Once the heart pumps or contracts, a part of one or both flaps collapse backwards into the left atrium. In some instances, the prolapsed valve allows the leakage of a small amount of blood backward via the valve which causes a heart murmur.
The condition is relatively harmless. Most who have the condition are not aware of having it and overall health is not affected. Nevertheless, in some instances, treatment is required.
What are the causes?
The usual cause of mitral valve prolapse is having abnormally stretched out valve leaflets. The condition develops in around 2% of the population. An individual might be born with the genetic risk of developing the condition or can be triggered by other health issues such as connective tissue diseases.
How is it diagnosed?
Since most individuals diagnosed with mitral valve prolapse do not have any symptoms, a heart murmur might be detected during a routine physical examination once a doctor utilizes a stethoscope to assess the heart.
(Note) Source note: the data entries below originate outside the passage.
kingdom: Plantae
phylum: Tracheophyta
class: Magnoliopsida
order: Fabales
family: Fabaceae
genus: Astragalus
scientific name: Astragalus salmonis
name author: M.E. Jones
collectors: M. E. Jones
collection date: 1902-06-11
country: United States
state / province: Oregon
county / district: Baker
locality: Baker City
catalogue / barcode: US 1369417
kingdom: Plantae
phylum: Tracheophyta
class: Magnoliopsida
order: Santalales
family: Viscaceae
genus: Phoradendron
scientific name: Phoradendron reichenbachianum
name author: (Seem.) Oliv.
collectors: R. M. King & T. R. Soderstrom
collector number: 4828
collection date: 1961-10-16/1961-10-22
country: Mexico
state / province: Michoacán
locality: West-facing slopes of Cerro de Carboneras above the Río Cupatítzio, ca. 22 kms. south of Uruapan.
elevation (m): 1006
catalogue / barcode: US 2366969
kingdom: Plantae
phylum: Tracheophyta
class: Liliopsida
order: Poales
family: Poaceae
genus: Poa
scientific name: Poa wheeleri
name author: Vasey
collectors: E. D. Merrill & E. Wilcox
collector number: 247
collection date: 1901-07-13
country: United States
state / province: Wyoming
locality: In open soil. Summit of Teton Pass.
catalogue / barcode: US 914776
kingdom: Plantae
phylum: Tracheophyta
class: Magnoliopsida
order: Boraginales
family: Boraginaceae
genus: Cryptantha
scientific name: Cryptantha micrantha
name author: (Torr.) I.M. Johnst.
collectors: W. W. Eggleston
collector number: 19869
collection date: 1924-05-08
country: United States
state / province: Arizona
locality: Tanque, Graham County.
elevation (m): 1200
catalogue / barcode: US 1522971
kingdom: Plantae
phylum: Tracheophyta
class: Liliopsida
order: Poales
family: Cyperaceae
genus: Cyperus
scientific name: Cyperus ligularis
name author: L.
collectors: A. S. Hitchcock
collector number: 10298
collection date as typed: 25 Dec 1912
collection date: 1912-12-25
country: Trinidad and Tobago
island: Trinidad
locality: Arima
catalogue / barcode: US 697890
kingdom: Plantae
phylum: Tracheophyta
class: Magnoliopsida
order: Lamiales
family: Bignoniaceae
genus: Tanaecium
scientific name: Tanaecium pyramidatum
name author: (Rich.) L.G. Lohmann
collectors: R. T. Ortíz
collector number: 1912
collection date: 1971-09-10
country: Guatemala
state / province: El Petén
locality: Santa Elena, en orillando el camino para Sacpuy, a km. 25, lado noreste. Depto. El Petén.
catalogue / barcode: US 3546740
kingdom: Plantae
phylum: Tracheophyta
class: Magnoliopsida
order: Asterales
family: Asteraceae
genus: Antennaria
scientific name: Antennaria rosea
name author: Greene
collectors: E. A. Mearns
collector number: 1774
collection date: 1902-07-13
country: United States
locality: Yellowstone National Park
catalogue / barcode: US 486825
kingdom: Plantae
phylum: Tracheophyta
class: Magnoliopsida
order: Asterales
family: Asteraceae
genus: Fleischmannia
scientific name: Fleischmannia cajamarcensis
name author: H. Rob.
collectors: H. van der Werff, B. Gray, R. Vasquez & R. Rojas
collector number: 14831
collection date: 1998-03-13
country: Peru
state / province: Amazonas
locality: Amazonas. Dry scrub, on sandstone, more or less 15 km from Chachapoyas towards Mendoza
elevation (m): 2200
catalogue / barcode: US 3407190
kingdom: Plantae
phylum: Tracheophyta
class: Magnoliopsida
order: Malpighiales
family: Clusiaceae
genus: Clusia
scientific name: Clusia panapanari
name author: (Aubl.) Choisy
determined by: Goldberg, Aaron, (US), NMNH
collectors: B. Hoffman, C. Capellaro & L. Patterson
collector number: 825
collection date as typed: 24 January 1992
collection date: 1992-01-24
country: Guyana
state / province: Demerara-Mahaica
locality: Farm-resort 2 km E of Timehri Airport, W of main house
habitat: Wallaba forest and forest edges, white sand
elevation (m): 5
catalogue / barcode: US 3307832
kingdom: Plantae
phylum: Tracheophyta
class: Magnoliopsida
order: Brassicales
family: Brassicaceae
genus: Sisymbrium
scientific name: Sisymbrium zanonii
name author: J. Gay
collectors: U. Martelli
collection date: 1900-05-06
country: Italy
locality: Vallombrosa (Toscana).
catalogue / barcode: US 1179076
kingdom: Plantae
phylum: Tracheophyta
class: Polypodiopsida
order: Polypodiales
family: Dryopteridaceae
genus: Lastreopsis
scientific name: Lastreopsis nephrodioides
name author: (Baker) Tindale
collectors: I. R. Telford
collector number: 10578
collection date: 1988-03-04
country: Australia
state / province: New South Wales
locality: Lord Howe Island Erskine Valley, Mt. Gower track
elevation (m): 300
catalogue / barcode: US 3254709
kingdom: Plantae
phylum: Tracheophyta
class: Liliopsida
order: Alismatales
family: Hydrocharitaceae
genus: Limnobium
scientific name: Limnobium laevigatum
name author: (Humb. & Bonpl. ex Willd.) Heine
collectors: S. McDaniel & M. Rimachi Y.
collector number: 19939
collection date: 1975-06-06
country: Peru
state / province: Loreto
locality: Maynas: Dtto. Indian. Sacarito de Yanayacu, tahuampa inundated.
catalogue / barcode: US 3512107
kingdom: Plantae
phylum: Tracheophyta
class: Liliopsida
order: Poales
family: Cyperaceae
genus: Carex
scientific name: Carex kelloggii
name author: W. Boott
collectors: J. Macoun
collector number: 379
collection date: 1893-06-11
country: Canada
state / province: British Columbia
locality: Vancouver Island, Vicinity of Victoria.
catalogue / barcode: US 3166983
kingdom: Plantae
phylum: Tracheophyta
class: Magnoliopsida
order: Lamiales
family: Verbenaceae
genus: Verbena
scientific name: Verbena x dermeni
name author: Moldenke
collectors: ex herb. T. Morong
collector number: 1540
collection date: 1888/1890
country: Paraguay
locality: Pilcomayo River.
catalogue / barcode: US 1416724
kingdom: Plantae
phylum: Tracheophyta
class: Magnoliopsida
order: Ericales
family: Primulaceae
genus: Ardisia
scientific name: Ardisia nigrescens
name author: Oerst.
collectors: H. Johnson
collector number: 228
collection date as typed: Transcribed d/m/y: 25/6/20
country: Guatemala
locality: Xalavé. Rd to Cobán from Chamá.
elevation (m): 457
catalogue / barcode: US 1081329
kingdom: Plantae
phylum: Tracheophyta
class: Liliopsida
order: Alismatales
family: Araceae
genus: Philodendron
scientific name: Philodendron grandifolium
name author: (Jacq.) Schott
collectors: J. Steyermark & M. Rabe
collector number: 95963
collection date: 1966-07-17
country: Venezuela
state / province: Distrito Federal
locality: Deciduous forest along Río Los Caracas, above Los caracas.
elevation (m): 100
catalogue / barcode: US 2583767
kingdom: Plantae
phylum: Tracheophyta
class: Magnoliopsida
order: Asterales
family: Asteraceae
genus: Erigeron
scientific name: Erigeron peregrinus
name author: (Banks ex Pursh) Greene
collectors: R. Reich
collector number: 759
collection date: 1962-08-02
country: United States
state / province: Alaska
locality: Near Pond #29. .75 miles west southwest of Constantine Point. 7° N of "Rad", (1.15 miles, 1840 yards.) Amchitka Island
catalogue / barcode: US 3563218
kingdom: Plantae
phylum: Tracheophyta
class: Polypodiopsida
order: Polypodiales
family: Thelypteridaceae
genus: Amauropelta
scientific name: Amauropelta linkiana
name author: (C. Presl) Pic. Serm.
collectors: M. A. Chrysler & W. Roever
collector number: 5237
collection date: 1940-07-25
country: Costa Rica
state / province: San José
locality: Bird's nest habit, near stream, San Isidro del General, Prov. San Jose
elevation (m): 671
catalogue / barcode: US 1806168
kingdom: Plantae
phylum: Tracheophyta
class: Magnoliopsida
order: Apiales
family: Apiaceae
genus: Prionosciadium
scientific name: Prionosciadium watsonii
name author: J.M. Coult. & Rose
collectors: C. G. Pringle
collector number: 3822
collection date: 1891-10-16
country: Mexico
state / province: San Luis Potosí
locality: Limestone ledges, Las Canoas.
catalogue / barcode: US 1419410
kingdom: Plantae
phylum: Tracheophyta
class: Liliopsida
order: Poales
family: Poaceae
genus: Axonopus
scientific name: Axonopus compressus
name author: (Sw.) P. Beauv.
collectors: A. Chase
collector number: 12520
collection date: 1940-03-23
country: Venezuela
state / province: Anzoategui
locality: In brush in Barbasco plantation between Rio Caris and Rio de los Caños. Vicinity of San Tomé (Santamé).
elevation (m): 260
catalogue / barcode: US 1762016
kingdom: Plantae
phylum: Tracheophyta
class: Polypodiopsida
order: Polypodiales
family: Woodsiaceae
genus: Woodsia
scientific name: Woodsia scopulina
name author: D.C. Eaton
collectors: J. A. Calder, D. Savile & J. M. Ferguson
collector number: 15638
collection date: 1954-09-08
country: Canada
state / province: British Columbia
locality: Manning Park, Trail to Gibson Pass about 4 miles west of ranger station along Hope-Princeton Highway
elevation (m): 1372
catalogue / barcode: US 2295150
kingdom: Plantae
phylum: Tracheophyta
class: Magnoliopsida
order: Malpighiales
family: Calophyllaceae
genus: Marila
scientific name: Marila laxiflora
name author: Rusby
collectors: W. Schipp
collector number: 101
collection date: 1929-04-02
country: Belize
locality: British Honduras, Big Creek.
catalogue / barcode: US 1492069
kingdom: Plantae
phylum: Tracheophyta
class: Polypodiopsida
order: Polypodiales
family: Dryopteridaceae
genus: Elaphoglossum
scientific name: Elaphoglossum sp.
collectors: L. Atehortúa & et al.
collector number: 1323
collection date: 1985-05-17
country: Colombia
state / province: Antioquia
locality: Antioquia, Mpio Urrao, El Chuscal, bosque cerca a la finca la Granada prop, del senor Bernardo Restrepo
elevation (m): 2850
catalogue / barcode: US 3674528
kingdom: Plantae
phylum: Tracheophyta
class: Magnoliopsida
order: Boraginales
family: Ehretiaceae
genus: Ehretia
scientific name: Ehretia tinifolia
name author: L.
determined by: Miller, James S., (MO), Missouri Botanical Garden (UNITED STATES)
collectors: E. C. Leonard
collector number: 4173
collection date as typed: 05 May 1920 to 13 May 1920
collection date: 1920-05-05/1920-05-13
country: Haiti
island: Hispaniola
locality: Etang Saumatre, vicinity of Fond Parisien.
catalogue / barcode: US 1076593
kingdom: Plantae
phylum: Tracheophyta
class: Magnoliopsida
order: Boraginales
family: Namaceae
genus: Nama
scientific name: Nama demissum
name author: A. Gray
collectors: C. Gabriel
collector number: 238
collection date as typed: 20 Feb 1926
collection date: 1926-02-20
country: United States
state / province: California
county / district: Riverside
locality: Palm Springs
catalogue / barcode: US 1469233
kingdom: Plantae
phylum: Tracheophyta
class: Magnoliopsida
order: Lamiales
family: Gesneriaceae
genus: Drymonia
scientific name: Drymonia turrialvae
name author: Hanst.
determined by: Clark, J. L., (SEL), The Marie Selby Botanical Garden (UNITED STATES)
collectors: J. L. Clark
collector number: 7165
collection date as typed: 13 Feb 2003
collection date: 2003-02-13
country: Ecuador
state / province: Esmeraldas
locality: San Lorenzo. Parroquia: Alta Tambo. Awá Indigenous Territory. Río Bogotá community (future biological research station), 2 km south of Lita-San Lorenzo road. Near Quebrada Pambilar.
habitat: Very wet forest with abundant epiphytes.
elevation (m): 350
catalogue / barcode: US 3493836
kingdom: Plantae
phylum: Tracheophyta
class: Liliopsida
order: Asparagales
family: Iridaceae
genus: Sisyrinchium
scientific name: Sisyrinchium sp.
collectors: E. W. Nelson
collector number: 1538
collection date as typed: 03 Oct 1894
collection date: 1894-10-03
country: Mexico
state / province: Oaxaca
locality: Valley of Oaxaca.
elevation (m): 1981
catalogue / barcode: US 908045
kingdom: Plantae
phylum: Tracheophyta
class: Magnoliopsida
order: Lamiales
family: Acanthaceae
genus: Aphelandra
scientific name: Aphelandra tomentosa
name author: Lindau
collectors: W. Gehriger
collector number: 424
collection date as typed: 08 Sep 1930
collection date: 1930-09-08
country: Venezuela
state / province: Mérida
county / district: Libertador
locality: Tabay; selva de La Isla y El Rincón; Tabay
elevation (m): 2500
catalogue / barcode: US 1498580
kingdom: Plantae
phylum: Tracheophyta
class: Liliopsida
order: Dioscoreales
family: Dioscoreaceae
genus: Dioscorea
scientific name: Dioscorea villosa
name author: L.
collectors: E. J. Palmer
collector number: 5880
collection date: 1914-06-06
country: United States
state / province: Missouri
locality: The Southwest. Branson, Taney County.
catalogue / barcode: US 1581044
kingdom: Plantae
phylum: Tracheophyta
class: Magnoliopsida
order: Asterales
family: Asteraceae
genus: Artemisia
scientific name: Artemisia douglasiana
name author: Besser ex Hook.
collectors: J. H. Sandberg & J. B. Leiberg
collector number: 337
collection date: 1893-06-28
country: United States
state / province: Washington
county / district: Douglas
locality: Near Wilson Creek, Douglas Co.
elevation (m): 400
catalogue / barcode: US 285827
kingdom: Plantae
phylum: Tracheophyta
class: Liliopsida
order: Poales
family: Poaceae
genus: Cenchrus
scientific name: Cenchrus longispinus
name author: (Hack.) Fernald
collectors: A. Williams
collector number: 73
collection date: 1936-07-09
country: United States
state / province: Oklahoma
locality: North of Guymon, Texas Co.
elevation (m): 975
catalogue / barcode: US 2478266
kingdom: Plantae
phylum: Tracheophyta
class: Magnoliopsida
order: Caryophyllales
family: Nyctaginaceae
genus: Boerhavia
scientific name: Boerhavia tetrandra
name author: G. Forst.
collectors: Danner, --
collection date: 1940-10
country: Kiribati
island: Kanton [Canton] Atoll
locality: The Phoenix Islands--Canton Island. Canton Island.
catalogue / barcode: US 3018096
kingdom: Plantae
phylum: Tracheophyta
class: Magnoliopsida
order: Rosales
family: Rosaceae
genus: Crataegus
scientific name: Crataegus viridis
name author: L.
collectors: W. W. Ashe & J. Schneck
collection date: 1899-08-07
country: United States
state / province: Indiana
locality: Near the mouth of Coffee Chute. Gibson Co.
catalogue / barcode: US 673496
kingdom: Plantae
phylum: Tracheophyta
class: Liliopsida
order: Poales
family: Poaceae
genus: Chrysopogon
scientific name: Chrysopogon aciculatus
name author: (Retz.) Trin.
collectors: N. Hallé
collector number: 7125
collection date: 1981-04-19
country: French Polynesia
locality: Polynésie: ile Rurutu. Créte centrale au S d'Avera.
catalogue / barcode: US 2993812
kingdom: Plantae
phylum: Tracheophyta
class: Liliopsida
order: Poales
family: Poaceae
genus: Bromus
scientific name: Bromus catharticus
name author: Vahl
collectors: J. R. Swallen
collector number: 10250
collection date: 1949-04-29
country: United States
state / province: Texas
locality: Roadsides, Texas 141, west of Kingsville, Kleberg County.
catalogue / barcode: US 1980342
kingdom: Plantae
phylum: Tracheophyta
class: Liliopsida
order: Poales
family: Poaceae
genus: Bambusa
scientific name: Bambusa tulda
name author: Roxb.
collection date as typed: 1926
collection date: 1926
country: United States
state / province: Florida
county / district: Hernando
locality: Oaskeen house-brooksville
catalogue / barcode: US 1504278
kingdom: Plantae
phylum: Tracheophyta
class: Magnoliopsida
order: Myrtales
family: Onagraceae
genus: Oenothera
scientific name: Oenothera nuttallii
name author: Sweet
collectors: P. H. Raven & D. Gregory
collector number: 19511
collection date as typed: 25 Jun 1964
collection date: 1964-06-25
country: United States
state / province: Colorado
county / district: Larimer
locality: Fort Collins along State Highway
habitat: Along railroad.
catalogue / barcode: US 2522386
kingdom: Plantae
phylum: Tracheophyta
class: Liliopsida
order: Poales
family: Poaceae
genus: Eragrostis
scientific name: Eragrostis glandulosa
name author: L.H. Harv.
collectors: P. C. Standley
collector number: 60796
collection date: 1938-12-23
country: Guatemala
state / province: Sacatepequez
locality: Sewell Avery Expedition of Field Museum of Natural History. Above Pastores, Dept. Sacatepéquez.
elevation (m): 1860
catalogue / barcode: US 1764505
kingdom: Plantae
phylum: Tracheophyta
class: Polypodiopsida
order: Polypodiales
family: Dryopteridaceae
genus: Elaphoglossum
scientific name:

The common indications of the condition include the following:
- Episodes of rapid heartbeat (palpitations)
- Chest discomfort
Even in cases where there are no symptoms, if a murmur has been detected, an echocardiogram is recommended. It utilizes an ultrasound to assess the features of the valve cusps and the amount of blood that is leaking once the heart contracts.
Other tests might include magnetic resonance imaging (MRI) or an angiogram. The results of the tests and length of the symptoms are used by the doctor to determine if further testing is required.
In most instances, an individual with the condition will not have any effect on the health and treatment is not needed. A doctor should be consulted on how to prevent complications based on the level of risk. If the doctor provides prescription medications, they should be taken as directed.
The condition is rarely serious but in severe cases, the condition can lead to abnormal heartbeats that can become life-threatening.
Once the prolapse is severe enough to cause significant leakage from the valve, it can result to serious complications such as stroke. This occurs since significant leakage from the mitral valve can cause the formation of blood clots. Once these clots travel from the heart to the arteries or the brain, it can cause a heart attack or stroke.